QOD Jan 6 2004

  • /rant

    Is it just me, or is the question totally wrong for the answers that are presented? It makes no sense. Sure, you can figure out what the question should be, but we shouldn't have to do that. Just a little frustrated this morning and thought I would vent.

    /end rant

  • Cliffb -

    Breathe in...Breathe Out (sorry, that is just what others tell me when I start ranting)

    I liked the question (except for the mispelling).  I know when I should use the HAVING clause, but I wouldn't be able to tell someone what it does...so this one prompted me to open books online and get a refresher.



  • From BOL:


    The WHERE and HAVING clauses in a SELECT statement control the rows from the source tables that are used to build the result set. WHERE and HAVING are filters. They specify a series of search conditions, and only those rows that meet the terms of the search conditions are used to build the result set.
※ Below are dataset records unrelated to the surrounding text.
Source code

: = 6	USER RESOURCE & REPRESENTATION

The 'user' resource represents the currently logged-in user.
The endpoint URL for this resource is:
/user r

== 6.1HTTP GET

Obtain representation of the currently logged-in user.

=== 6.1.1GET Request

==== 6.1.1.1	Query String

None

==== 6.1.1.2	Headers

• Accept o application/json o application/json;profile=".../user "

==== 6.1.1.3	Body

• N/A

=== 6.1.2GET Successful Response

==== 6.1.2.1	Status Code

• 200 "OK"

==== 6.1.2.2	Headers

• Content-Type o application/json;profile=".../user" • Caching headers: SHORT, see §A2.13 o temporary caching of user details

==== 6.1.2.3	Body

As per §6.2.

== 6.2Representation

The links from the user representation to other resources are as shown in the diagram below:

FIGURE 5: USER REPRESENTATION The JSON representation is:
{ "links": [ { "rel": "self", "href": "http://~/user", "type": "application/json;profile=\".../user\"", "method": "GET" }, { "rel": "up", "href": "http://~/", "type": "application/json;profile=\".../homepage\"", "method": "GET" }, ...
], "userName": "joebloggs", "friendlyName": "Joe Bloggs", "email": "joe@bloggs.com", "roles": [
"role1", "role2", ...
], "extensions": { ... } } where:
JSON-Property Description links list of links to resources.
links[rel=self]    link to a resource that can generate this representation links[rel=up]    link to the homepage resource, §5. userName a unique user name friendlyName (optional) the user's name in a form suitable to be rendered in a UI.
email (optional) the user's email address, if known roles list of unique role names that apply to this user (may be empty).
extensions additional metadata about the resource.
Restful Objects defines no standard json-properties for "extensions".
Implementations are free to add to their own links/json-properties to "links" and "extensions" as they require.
    The HAVING clause is typically used in conjunction with the GROUP BY clause, although it can be specified without GROUP BY.


    So technically I think HAVING is exactky the same as a WHERE clause.



  • I was ranting about the question which was: What is the best explaination of why you would use the HAVING clause in T-SQL?  and has nothing to do with the answers. The answers refered more to how you would use the HAVING clause, not WHY you would use it.

    In reference to the HAVING and WHERE being the same, they are similar, but I believe you can only use aggregates in the HAVING clause.

  • I aggree with cliffb

    In fact the correct answer should be Sets conditions to a SELECT query, usually use after a GROUP BY clause


  • From BOL:

    The HAVING clause sets conditions on the GROUP BY clause similar to the way WHERE interacts with SELECT. The WHERE search condition is applied before the grouping operation occurs; the HAVING search condition is applied after the grouping operation occurs. The HAVING syntax is similar to the WHERE syntax, except HAVING can contain aggregate functions. HAVING clauses can reference any of the items that appear in the select list.

    Therefore I think the question is correct:

    "Sets conditions to the query after a GROUP BY clause"


    Make sense to me anyways.

  • You are right for the application order, WHERE condition is applied before grouping and HAVING condition is applied after and both WHERE and HAVING clauses can be present at the same time in a SELECT query. But you can use a HAVING clause without any GROUP BY clause and in this case you can only have aggregate function in SELECT and in HAVING clauses.

    Here is the T-SQL reference of HAVING according to MSDN



    Specifies a search condition for a group or an aggregate. HAVING can be used only with the SELECT statement. It is usually used in a GROUP BY clause. When GROUP BY is not used, HAVING behaves like a WHERE clause. For more information, see SELECT.


    So, to me, "right answer" is not correct but it's my opinion


  • I agree with you as well, I think both views of this question are correct.

    Having with where, without where, with group by, without group by are all valid options.

    However what I was saying that giving the question "what is the best answer" and giving the availble answers to select. The answer to the question is right.



  • What a can of worms I opened =)

    I still have to disagree that the question was phrased incorrectly. Again, the question was What is the best explaination of why you would use the HAVING clause in T-SQL?

    None of the answers relate to why you would use the HAVING clause, but rather how you would use it and where it should be applied syntactically.